| AIM OF THE EXERCISE |
Using the listing below, please gather every line containing the word "create".

| DATA IN THIS EXERCISE |
*** Block opens ***

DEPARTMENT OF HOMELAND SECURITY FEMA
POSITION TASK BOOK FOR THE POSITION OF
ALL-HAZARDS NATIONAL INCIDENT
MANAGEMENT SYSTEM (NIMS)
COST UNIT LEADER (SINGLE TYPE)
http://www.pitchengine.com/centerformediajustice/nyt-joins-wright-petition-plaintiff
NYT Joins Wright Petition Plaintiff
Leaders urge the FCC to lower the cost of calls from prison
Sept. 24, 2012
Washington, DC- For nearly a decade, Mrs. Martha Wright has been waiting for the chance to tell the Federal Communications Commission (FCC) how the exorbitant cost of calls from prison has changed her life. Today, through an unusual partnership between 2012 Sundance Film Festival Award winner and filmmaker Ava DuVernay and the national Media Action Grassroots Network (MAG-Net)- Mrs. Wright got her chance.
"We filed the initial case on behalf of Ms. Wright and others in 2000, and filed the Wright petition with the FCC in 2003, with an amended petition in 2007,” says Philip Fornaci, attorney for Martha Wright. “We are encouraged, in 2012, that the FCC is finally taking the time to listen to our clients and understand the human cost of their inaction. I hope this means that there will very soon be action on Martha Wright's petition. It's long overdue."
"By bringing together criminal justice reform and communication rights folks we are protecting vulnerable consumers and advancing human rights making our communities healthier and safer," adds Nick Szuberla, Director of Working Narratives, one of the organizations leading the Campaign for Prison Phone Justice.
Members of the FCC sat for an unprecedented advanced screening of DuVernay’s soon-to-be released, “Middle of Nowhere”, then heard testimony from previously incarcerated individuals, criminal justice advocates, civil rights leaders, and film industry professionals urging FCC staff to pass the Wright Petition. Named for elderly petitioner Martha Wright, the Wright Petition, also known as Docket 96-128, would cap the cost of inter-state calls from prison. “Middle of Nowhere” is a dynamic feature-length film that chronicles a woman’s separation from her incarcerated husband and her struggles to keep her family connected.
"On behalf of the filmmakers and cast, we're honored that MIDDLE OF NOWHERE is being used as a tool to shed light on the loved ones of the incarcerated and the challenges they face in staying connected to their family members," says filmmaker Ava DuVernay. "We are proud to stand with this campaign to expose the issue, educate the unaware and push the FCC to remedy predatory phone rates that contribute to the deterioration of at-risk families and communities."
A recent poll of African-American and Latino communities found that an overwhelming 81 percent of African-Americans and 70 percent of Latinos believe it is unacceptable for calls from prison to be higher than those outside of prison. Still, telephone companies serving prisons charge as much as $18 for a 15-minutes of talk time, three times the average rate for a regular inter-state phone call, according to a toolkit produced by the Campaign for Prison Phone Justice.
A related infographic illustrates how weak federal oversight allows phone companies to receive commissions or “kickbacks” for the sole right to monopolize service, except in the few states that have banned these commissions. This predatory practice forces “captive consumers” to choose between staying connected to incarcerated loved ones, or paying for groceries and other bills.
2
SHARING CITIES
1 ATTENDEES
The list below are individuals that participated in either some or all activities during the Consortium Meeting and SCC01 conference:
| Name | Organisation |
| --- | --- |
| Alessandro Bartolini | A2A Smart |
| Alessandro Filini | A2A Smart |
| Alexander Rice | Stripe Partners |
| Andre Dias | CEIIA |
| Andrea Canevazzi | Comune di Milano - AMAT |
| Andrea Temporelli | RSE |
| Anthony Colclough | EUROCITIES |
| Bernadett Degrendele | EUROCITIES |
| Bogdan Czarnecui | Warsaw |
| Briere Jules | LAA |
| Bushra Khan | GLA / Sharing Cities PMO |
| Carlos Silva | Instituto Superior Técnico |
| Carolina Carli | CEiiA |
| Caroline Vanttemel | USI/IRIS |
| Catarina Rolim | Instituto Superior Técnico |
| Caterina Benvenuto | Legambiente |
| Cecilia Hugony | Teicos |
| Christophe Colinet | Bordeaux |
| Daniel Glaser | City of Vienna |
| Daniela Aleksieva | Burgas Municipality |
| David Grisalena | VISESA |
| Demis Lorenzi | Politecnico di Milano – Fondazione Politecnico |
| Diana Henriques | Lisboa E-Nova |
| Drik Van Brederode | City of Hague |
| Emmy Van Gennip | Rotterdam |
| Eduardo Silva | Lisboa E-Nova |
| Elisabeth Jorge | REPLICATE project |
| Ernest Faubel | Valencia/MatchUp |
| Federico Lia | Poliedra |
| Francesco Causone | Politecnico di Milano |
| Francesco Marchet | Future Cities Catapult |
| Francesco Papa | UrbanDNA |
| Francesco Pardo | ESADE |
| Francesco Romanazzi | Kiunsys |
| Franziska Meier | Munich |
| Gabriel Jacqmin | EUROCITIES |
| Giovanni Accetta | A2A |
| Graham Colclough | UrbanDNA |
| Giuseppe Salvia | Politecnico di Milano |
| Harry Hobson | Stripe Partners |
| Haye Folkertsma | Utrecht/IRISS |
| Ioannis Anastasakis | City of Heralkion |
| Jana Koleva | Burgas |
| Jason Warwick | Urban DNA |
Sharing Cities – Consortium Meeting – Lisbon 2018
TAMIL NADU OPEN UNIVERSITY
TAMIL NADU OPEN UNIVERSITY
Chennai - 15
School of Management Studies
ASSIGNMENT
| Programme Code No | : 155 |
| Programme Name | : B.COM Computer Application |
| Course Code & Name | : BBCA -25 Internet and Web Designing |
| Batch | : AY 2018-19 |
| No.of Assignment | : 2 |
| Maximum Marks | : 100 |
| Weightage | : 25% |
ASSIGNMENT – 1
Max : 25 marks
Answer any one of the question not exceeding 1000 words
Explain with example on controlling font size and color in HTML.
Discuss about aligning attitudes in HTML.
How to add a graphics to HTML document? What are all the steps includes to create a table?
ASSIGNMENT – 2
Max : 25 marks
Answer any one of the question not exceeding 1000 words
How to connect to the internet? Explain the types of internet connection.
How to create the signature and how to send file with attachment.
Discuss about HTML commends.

*** Block closes ***

| PROBLEM SOLUTION |
How to add a graphics to HTML document? What are all the steps includes to create a table?
How to create the signature and how to send file with attachment.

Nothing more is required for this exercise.